Denison and his wife, dancer, actor, and theater arts educator Kerri Shawn have influenced the East Bay arts community for over 50 years in significant, generation-bridging ways. Together they have three daughters, two grandchildren, and an untold number of actors, singers, costumers, designers, directors, and arts educators who consider them family.

Originally a walnut warehouse on the corner of Locust and Civic Drive, the small “Nut House” theater that had supplanted the warehouse, was replaced in 1990 with a $21 million stunning regional performing arts center.

Denison, like so many in the arts and entertainment community, had his world turned upside down by the Covid-19 pandemic. Almost overnight, the Lesher Center went from a robust organization presenting 900 performances and entertaining over 350,000 people each year, to a five-person staff with canceled shows and a slashed budget in the spring of 2020.

As of July 2021, it is estimated arts organizations lost nearly $18 billion in revenue during the pandemic, according to Americans for the Arts. About half a billion of lost revenue was due to canceled events. 

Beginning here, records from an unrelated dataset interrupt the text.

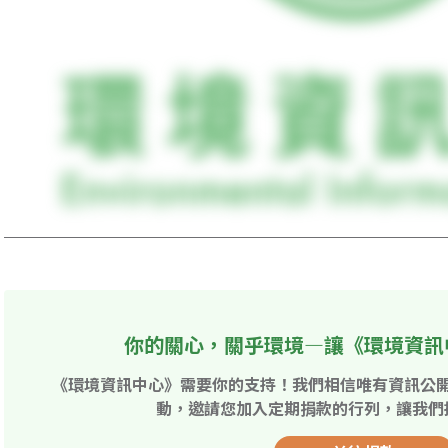
你的關心，關乎環境—讓《環境資訊
《環境資訊中心》需要你的支持！我們相信唯有資訊公
動，邀請您加入定期捐款的行列，讓我們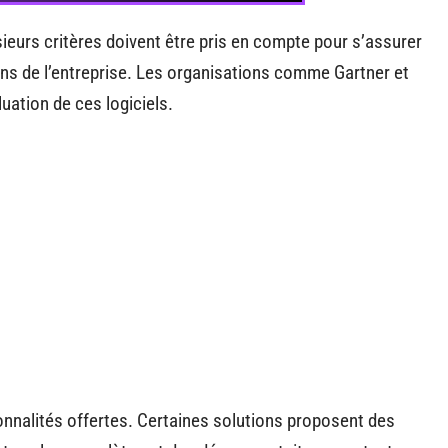
sieurs critères doivent être pris en compte pour s’assurer
oins de l’entreprise. Les organisations comme Gartner et
uation de ces logiciels.
ionnalités offertes. Certaines solutions proposent des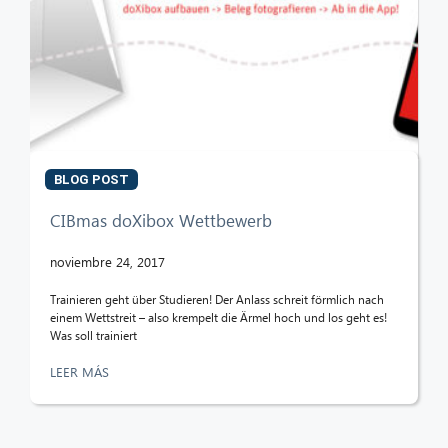
BLOG POST
CIBmas doXibox Wettbewerb
noviembre 24, 2017
Trainieren geht über Studieren! Der Anlass schreit förmlich nach
einem Wettstreit – also krempelt die Ärmel hoch und los geht es!
Was soll trainiert
LEER MÁS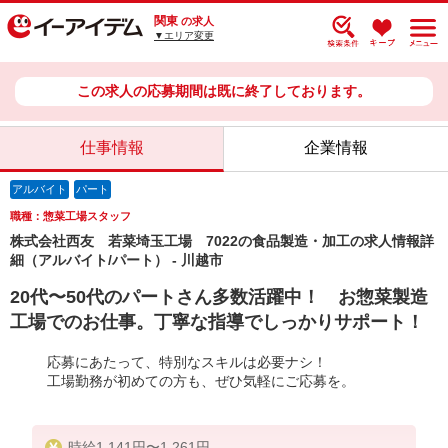
関東
の求人
▼エリア変更
この求人の応募期間は既に終了しております。
仕事情報
企業情報
アルバイト
パート
職種：惣菜工場スタッフ
株式会社西友 若菜埼玉工場 7022の食品製造・加工の求人情報詳
細（アルバイト/パート） - 川越市
20代〜50代のパートさん多数活躍中！ お惣菜製造
工場でのお仕事。丁寧な指導でしっかりサポート！
応募にあたって、特別なスキルは必要ナシ！
工場勤務が初めての方も、ぜひ気軽にご応募を。
時給1,141円〜1,261円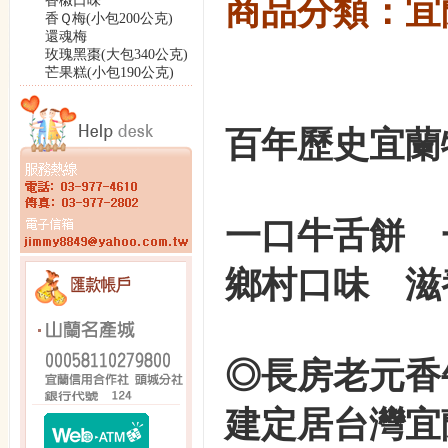
商品分類：宜
香椒口味
香Ｑ梅(小包200公克)
還魂梅
玫瑰黑棗(大包340公克)
芒果糕(小包190公克)
百年歷史宜蘭
一口牛舌餅
鄉村口味 滋
◎長房老元香
建定居台灣宜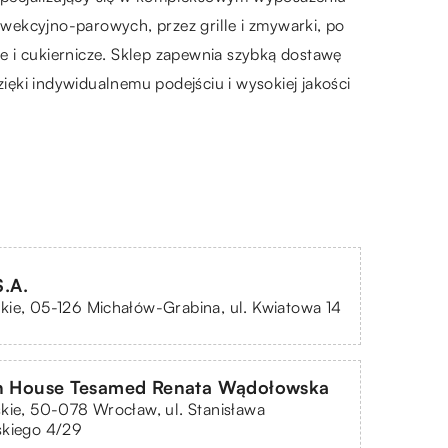
wekcyjno-parowych, przez grille i zmywarki, po
e i cukiernicze. Sklep zapewnia szybką dostawę
ęki indywidualnemu podejściu i wysokiej jakości
.A.
ie, 05-126 Michałów-Grabina, ul. Kwiatowa 14
gn House Tesamed Renata Wądołowska
kie, 50-078 Wrocław, ul. Stanisława
skiego 4/29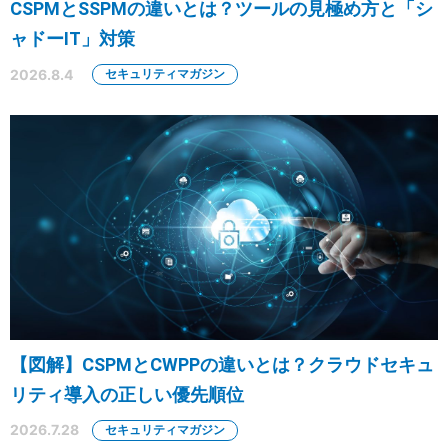
CSPMとSSPMの違いとは？ツールの見極め方と「シ
ャドーIT」対策
2026.8.4
セキュリティマガジン
【図解】CSPMとCWPPの違いとは？クラウドセキュ
リティ導入の正しい優先順位
2026.7.28
セキュリティマガジン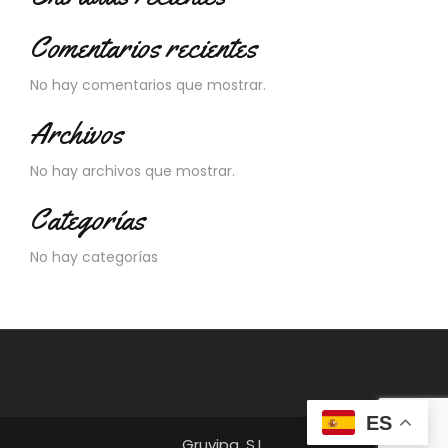
Comentarios recientes
No hay comentarios que mostrar.
Archivos
No hay archivos que mostrar.
Categorías
No hay categorías
ES
Gruvipa, S.L.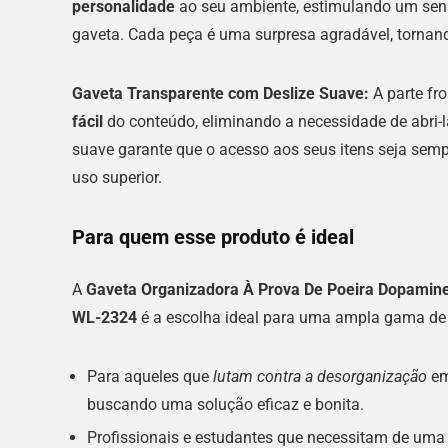
personalidade
ao seu ambiente, estimulando um sen
gaveta. Cada peça é uma surpresa agradável, tornand
Gaveta Transparente com Deslize Suave:
A parte fr
fácil
do conteúdo, eliminando a necessidade de abri-
suave garante que o acesso aos seus itens seja semp
uso superior.
Para quem esse produto é ideal
A
Gaveta Organizadora À Prova De Poeira Dopamine
WL-2324
é a escolha ideal para uma ampla gama de 
Para aqueles que
lutam contra a desorganização
em
buscando uma solução eficaz e bonita.
Profissionais e estudantes que necessitam de uma m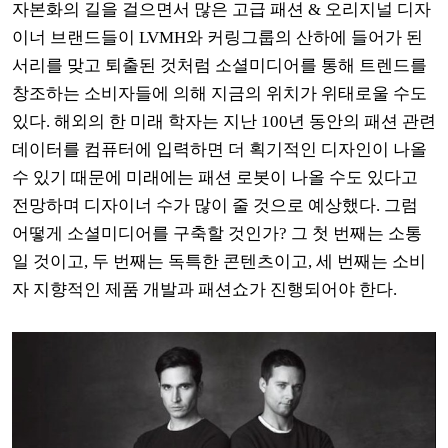
자본화의 길을 걸으면서 많은 고급 패션
& 오리지널 디자
이너
브랜드들이
LVMH
와 커링그룹의 산하에 들어가 된
서리를 맞고 퇴출된 것처럼 소셜미디어를 통해 트렌드를
창조하는 소비자들에 의해 지금의 위치가 위태로울 수도
있다
.
해외의 한 미래 학자는 지난
100
년 동안의 패션 관련
데이터를 컴퓨터에 입력하면 더 획기적인 디자인이 나올
수 있기 때문에 미래에는 패션 로봇이 나올 수도 있다고
전망하며 디자이너 수가 많이 줄 것으로 예상했다
.
그럼
어떻게 소셜미디어를 구축할 것인가
?
그 첫 번째는 소통
일 것이고
,
두 번째는 독특한 콘텐츠이고
,
세 번째는 소비
자 지향적인 제품 개발과 패션쇼가 진행되어야 한다
.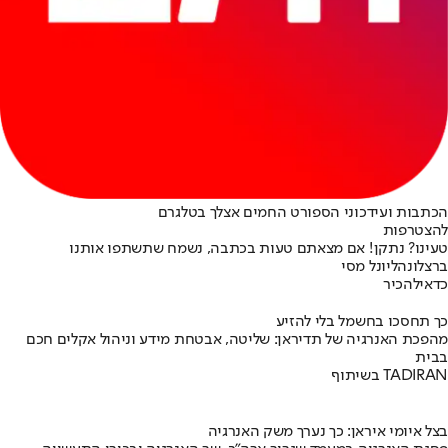
הכתבות ועידכוני הספורט החמים אצלך בטלגרם
להצטרפות
טעינו? נתקן! אם מצאתם טעות בכתבה, נשמח שתשתפו אותנו
ברצלונה
ליונל מסי
כדאי
להכיר
כך תחסכו בחשמל בלי להזיע
מהפכת האנרגיה של תדיראן: שליטה, אבטחת מידע וניהול אקלים חכם
בבית
בשיתוף TADIRAN
בצל איומי איראן: כך נערך משק האנרגיה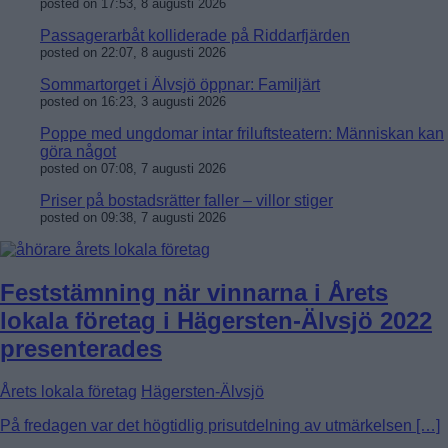
posted on 17:53, 8 augusti 2026
Passagerarbåt kolliderade på Riddarfjärden
posted on 22:07, 8 augusti 2026
Sommartorget i Älvsjö öppnar: Familjärt
posted on 16:23, 3 augusti 2026
Poppe med ungdomar intar friluftsteatern: Människan kan
göra något
posted on 07:08, 7 augusti 2026
Priser på bostadsrätter faller – villor stiger
posted on 09:38, 7 augusti 2026
Feststämning när vinnarna i Årets
lokala företag i Hägersten-Älvsjö 2022
presenterades
Årets lokala företag
Hägersten-Älvsjö
På fredagen var det högtidlig prisutdelning av utmärkelsen […]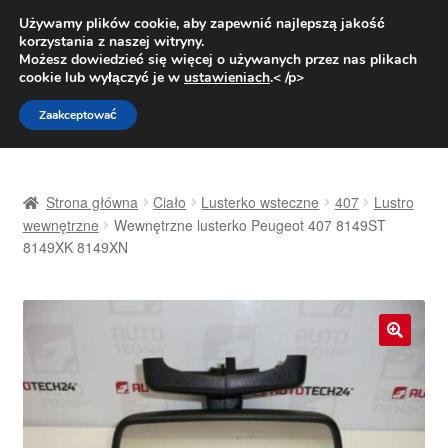
DOSTAWA od 31 zł
Używamy plików cookie, aby zapewnić najlepszą jakość
korzystania z naszej witryny.
Pn.-pt. 9:00-16:00
800 003 167
Możesz dowiedzieć się więcej o używanych przez nas plikach
cookie lub wyłączyć je w
ustawieniach
.< /p>
Przejdź
Przejdź
Menu
Zaakceptować
do
do
nawigacji
treści
Strona główna
Strona główna
Ciało
Lusterko wsteczne
407
Lustro
Dostawa
wewnętrzne
Wewnętrzne lusterko Peugeot 407 8149ST
8149XK 8149XN
Dostawa na cały świat
Kontakt
🔍
Moje konto
O nas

Despite substantial budget cuts, Denison innovated with backstage tours, rooftop movie nights, virtual performances, outdoor concerts, and visits to the North Pole. October marked the official return of theater to Walnut Creek with a glamorous On Broadway gala, orchestrated by Denison and the Diablo Regional Arts Association, which raised over $250K for live theatre, visual arts, and youth education at the Lesher Center for the Arts.

“Since 1970, I’ve kept the arts alive in Walnut Creek. I’m leaving the Lesher Center well-positioned for 2023 with a full roster of shows booked," he said.


 

“This has been a great ride; I have no complaints. My greatest hope is for the City to stay focused on the arts.” For Denison that means expanding the city’s arts district and even building a new concert hall to host touring shows. “If you remain stagnant, like a plant in a pot, you die. You have to keep growing.”